→ **Exercise directions**
The output should be every line below that includes the word "middle".

[Data records]
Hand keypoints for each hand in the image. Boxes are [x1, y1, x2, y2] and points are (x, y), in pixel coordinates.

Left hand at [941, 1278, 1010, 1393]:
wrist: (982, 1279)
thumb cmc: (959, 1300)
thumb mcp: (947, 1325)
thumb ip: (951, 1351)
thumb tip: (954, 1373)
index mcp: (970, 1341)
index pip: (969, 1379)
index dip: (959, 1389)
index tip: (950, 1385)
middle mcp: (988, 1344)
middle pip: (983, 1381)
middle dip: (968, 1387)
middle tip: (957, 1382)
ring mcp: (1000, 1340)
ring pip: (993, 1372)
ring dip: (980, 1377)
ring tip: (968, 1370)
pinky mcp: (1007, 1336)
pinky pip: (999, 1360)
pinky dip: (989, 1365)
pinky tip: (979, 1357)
...
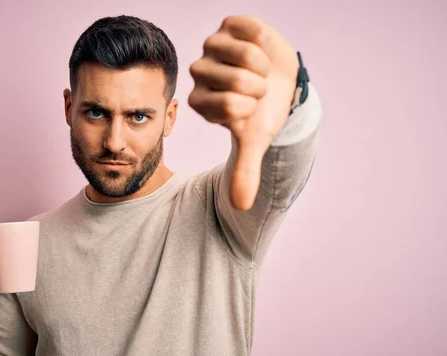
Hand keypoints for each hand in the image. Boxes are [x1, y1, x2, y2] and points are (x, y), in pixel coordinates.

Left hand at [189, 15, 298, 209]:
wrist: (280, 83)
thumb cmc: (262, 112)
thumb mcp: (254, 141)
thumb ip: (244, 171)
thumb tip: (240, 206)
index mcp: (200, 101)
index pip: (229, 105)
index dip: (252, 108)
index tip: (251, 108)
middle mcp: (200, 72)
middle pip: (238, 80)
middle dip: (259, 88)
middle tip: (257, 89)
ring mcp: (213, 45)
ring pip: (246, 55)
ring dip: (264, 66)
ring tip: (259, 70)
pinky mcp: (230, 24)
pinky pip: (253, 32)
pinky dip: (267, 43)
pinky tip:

→ **Result of the exercise**
middle mcp: (988, 1344)
middle pip: (983, 1381)
middle dip: (968, 1387)
middle tip: (957, 1382)
middle mcp: (200, 72)
middle pip: (238, 80)
middle dip: (259, 88)
middle tip: (257, 89)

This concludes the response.